- TEXTO DE ORIGEN:
>>>>>
El monarca de la mano horadada

Alfonso VI fue llamado «el monarca de la mano horadada». Este nombre tuvo su origen en los tiempos en que este rey se hallaba en el palacio de Almenón, rey árabe, de quien fue huésped al ser despojado del reino de León por su hermano Sancho.
Alfonso VI era hijo del gran Fernando I, que al morir, tras haber logrado victorias importantísimas sobre los árabes, cometió el error de dividir sus estados entre sus hijos. A Alfonso le correspondió León; a García, Galicia, y a Sancho, Castilla. A sus dos hijas, Urraca y Elvira, les dejó respectivamente los señoríos de Zamora y Toro. Esta división impolítica dificultó en gran manera lo conseguido hasta entonces: la unidad del reino cristiano y la derrota del moro invasor, lo cual llegaría a ser realidad tres siglos después.
<<<<<
- LISTADO:
>>>>>
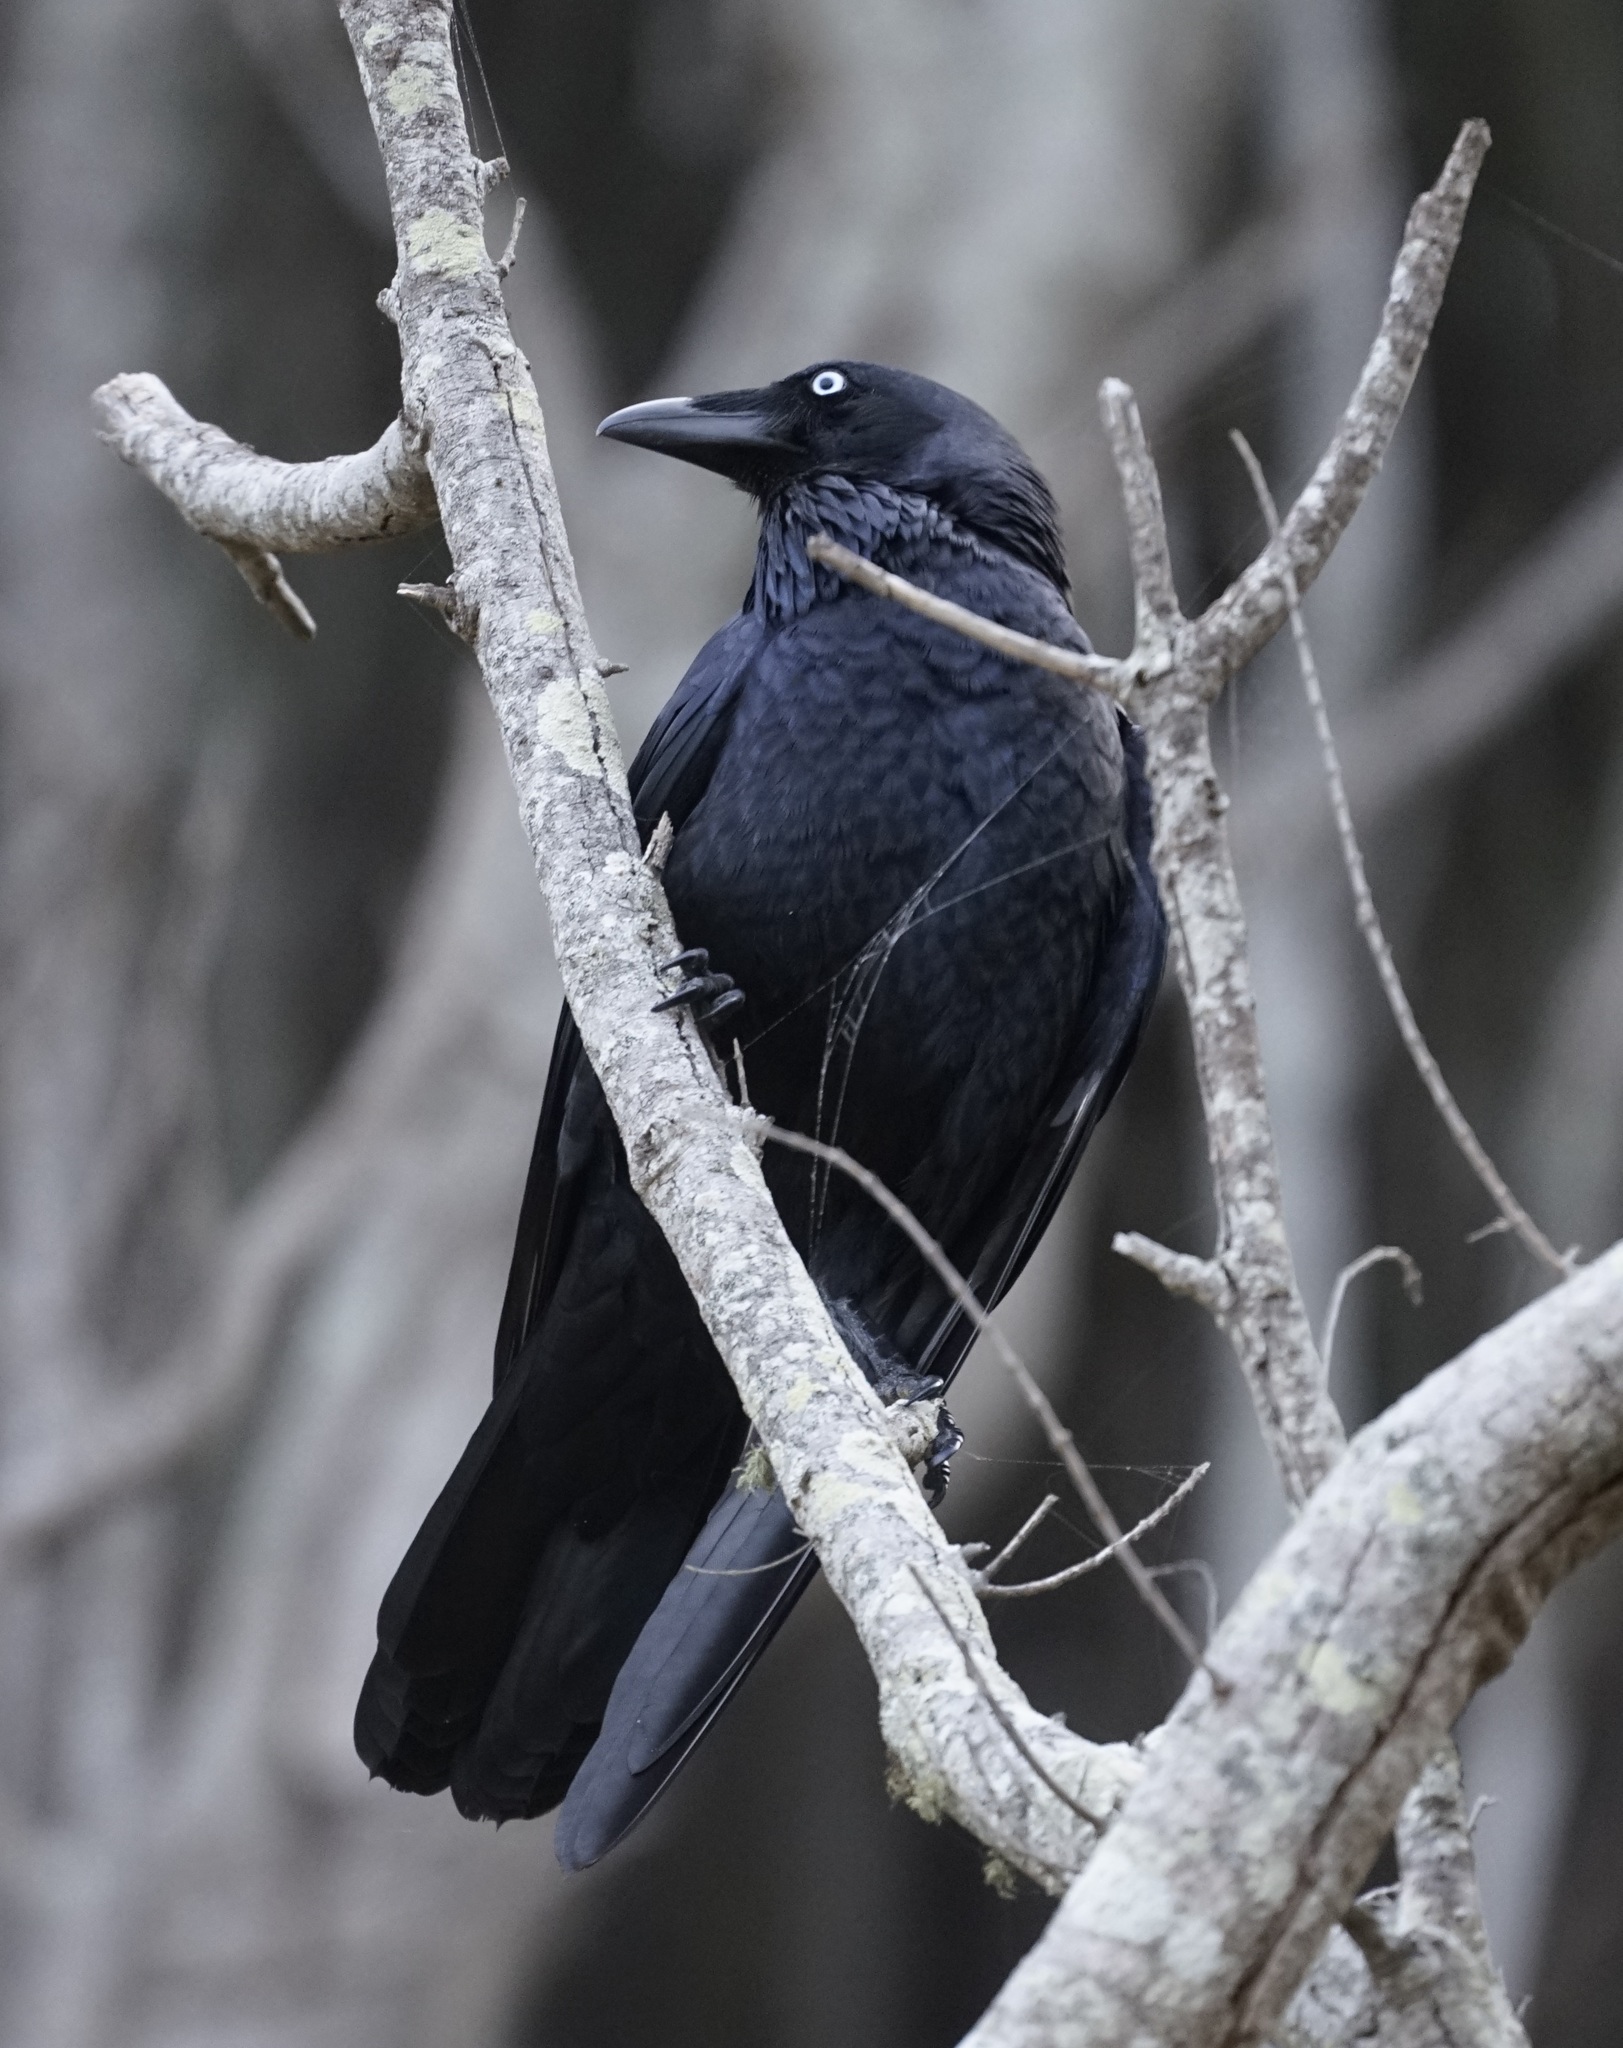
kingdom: Animalia
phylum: Chordata
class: Aves
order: Passeriformes
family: Corvidae
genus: Corvus
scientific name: Corvus coronoides
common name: Australian raven
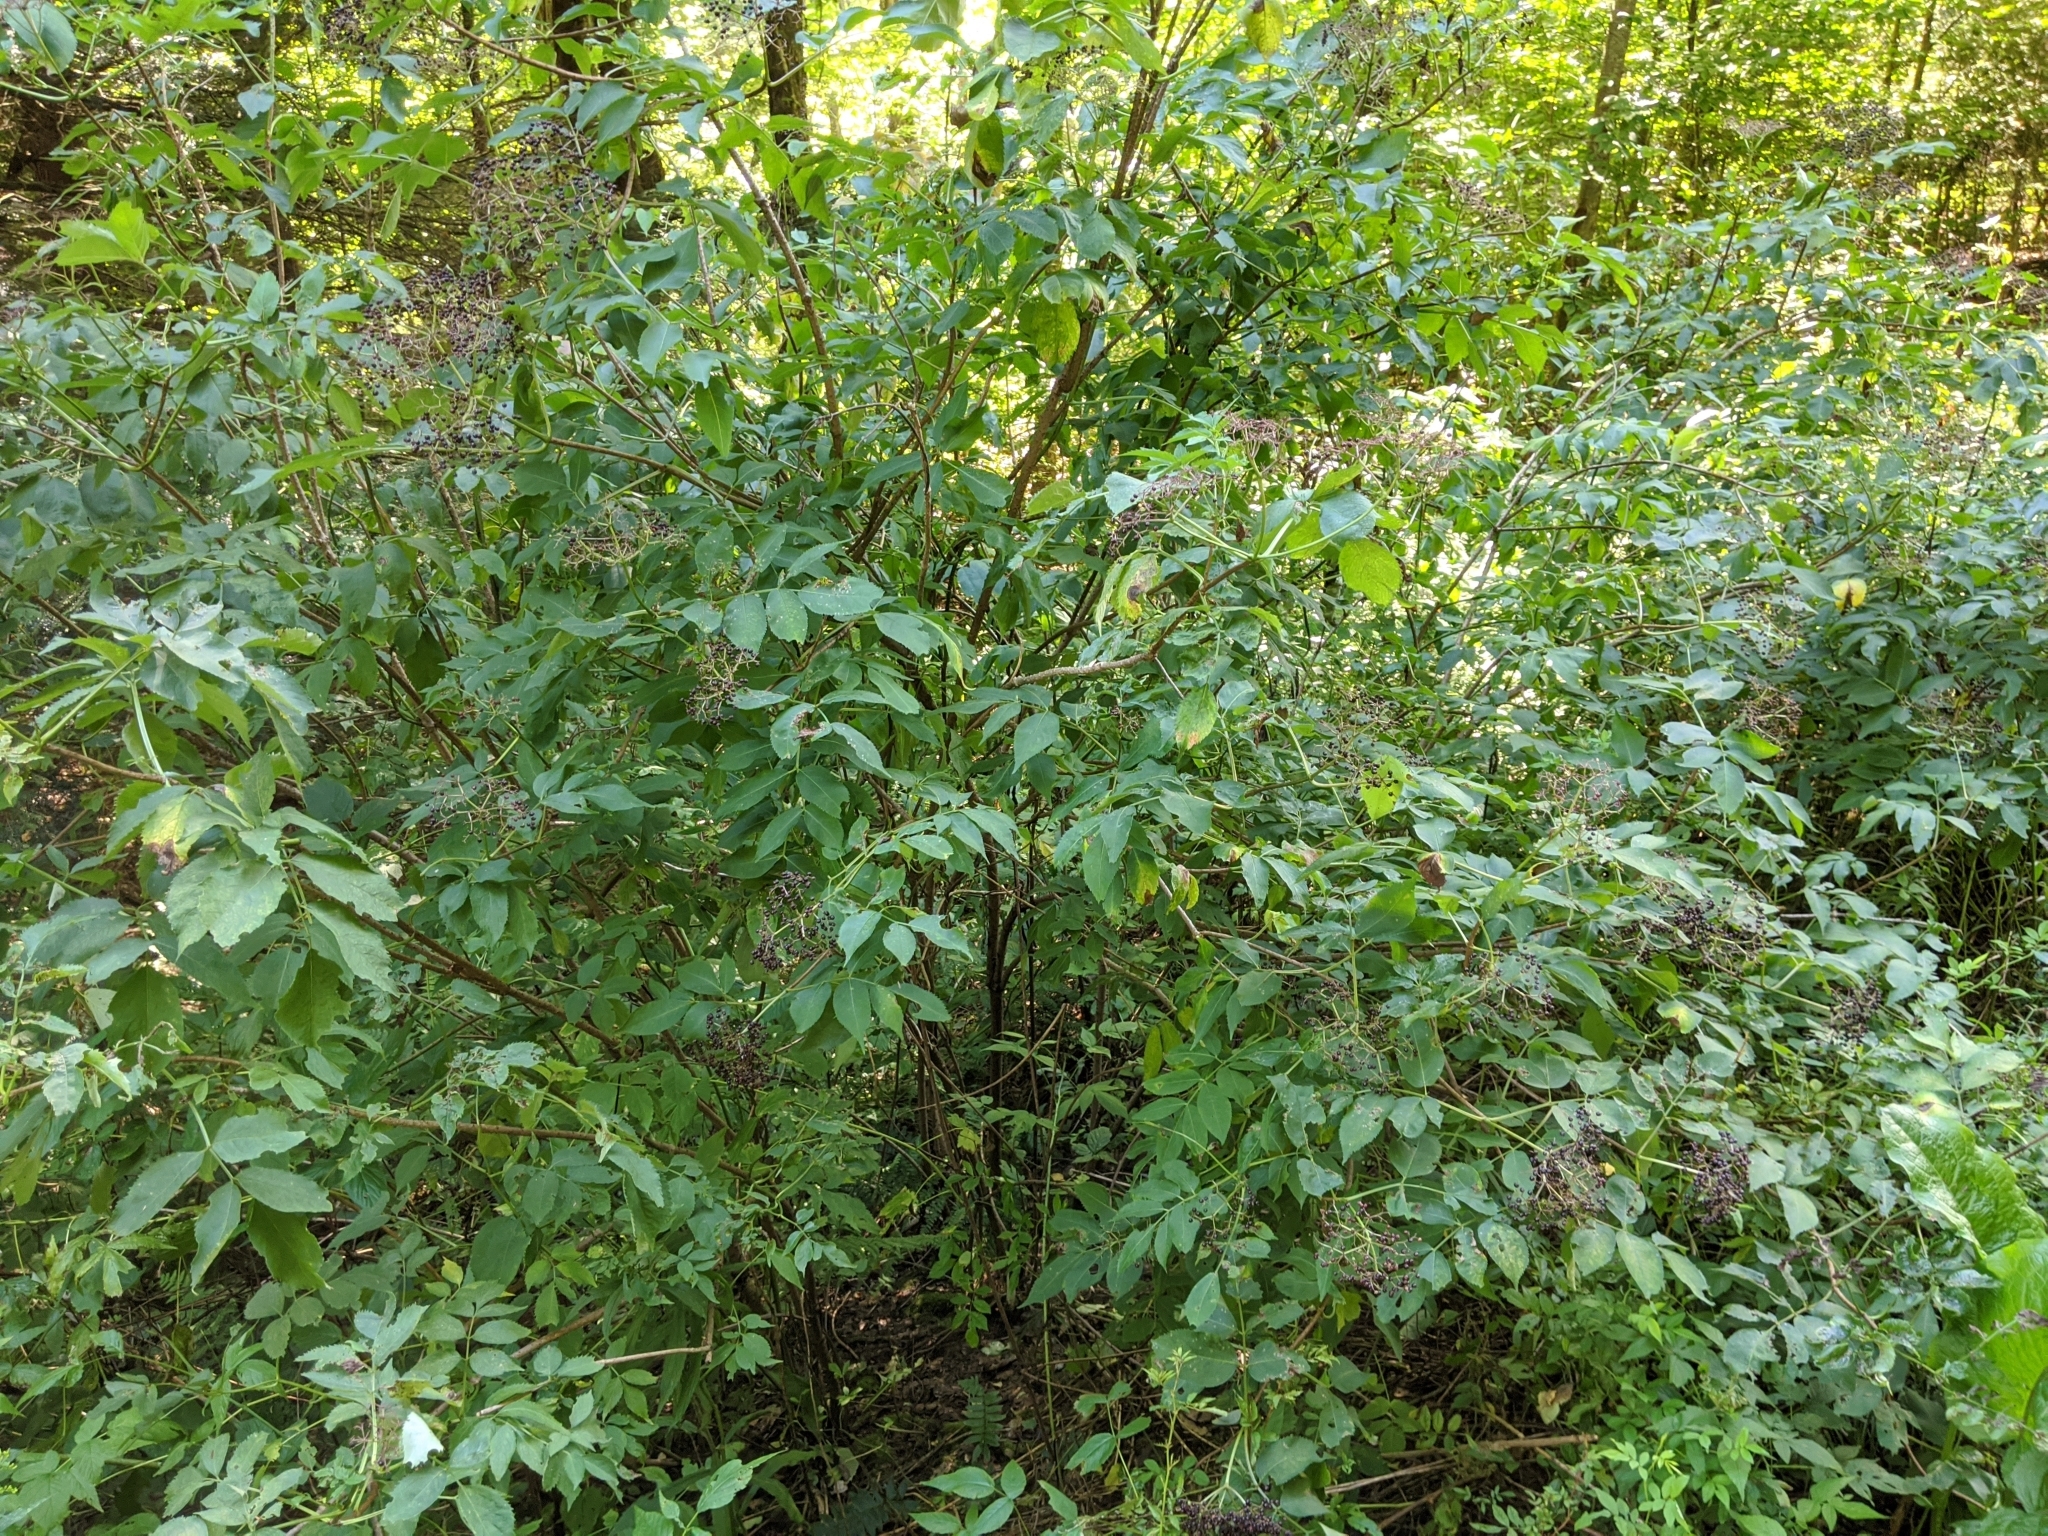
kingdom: Plantae
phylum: Tracheophyta
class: Magnoliopsida
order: Dipsacales
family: Viburnaceae
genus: Sambucus
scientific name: Sambucus canadensis
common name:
<<<<<
- TAREAS Y EJERCICIOS:
**1.** Según el texto sobre Alfonso VI, ¿de quién fue huésped el rey tras perder el reino de León?
**2.** Reproduce textualmente del texto sobre Alfonso VI todo el tramo que va desde «Alfonso VI fue» hasta «su hermano Sancho.».

- RESPUESTAS DEL EJERCICIO:
**1.** De Almenón, rey árabe.

**2.**
Alfonso VI fue llamado «el monarca de la mano horadada». Este nombre tuvo su origen en los tiempos en que este rey se hallaba en el palacio de Almenón, rey árabe, de quien fue huésped al ser despojado del reino de León por su hermano Sancho.